Effects of charge neutralization and the deletion mutations on single-channel currents of the E71A mutant channel. (A) Location of the charged amino acid residues in the KcsA channel. For the KcsA mutant (E71A), these charged residues were replaced with glutamine, or the N terminal or the cytoplasmic domain was truncated (purple dotted lines). (B) Representative single-channel current recordings of these mutant channels. Current traces were recorded at 100 mV in the symmetrical PG membrane. (C) Open probability of the mutant KcsA channels.

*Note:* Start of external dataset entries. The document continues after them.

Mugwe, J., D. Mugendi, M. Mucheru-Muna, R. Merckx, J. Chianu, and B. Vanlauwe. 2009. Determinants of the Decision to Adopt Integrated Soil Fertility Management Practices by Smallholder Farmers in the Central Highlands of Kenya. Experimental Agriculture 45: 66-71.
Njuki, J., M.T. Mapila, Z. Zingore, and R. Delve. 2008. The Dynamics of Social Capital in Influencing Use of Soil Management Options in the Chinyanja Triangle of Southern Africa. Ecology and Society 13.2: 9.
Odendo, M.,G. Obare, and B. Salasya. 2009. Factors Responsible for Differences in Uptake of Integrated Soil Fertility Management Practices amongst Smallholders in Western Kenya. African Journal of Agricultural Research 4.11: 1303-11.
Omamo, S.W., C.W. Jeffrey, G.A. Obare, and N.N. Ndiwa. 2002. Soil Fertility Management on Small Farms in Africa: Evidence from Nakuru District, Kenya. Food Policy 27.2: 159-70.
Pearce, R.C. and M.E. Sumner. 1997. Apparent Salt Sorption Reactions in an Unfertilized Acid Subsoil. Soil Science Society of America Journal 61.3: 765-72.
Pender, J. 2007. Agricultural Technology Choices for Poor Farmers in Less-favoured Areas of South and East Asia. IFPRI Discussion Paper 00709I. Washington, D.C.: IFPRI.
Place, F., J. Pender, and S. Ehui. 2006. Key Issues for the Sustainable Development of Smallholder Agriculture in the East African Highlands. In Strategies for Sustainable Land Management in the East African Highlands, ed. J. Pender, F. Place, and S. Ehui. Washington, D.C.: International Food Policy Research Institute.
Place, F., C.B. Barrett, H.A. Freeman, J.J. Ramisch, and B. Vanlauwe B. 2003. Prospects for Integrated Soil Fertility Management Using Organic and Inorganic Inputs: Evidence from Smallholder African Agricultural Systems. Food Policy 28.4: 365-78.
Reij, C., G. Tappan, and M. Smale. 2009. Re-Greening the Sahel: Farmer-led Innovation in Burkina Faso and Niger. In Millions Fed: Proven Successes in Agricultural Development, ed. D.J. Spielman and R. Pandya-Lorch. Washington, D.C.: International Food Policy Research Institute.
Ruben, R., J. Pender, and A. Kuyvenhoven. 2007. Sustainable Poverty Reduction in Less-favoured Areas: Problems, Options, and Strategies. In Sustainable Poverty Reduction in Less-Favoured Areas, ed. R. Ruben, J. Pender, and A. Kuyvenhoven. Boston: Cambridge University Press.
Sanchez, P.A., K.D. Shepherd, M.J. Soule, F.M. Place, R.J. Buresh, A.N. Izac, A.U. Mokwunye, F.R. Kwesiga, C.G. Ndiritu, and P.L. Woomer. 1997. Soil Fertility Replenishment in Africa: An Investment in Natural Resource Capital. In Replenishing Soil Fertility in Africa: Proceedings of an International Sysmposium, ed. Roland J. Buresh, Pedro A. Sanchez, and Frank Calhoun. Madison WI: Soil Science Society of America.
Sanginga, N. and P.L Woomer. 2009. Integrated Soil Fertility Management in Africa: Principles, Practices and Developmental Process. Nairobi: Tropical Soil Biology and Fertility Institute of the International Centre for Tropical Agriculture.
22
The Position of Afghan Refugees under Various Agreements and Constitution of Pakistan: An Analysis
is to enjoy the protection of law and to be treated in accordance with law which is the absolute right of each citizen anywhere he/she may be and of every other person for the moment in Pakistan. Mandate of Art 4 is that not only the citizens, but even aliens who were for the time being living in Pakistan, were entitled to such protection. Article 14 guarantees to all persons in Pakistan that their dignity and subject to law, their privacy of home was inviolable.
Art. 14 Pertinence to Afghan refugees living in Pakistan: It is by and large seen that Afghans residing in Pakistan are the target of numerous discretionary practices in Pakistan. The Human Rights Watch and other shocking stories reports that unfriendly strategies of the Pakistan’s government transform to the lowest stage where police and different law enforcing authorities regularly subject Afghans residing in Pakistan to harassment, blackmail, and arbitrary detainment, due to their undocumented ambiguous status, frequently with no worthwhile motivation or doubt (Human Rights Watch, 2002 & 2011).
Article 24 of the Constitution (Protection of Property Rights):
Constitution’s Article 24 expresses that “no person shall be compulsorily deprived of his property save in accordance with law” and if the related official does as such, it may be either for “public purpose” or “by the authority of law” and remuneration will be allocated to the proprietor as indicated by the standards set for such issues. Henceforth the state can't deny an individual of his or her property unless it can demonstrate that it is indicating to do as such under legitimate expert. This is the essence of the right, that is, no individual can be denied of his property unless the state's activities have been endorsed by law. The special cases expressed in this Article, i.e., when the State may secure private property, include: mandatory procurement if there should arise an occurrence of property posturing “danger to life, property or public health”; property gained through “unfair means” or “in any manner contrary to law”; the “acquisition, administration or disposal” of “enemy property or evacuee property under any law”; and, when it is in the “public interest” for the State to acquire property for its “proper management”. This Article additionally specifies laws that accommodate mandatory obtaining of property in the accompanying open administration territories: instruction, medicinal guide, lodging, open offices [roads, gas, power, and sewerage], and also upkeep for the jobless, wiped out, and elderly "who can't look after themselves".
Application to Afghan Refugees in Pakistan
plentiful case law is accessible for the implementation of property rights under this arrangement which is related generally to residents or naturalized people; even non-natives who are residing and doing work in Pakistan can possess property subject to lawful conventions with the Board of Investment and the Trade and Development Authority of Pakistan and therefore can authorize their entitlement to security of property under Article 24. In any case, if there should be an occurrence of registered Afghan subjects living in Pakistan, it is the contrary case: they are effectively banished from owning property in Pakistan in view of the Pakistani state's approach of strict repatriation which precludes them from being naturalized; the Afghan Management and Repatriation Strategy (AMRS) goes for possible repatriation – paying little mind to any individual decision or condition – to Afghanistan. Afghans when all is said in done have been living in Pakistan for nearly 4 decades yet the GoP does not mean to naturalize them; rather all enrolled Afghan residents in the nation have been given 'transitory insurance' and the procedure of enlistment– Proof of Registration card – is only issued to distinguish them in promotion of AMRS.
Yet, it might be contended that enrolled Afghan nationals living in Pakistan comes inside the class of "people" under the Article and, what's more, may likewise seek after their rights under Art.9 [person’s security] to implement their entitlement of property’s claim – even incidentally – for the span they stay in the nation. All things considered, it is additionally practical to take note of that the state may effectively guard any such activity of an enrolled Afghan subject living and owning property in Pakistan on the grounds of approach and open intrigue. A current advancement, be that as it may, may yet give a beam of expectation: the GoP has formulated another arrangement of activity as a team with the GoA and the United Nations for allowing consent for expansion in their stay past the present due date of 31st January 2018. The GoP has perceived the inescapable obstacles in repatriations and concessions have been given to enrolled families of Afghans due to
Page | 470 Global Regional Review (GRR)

Here, the background represents the KcsA (E71A); M0-4Q indicates the replacement of Arg-11, Lys-14, Arg-19, and His-20 to Gln; PSD-4Q indicates the replacement of Arg-117, -121, -122, and His-124 to Gln; ∆CPD indicates the deletion of the cytoplasmic domain (125–160) by chymotrypsin; ∆10 indicates the deletion of N-terminal 9 amino acids (2–10 aa); ∆22 indicates the deletion of N-terminal 21 amino acids (2–22 aa). Error bars represent SEM (n = 3–9). (D and E) Kinetic analyses of the burst (D) and interburst length (E). Error bars represent ±SEM (n = 3–6). (F) Hypothetical energy profiles for the closed and open transition states. Free energy level of the open state relative to the closed state (ΔG_Open) was calculated from the p_open values, and the barrier height or the activation energy (ΔG^‡: ΔG_Burst^‡ and ΔG_InterBurst^‡) was calculated using the rate constants of the transitions (the reciprocals of the mean burst length and mean interburst length). ΔG_Burst^‡ was 77.5 kJ/mol, 68.9 kJ/mol, and 74.8 kJ/mol for PG, PC, and R11Q/K14Q. ΔG_InterBurst^‡ was 69.7 kJ/mol, 69.8 kJ/mol, and 77.4 kJ/mol for PG, PC, and R11Q/K14Q.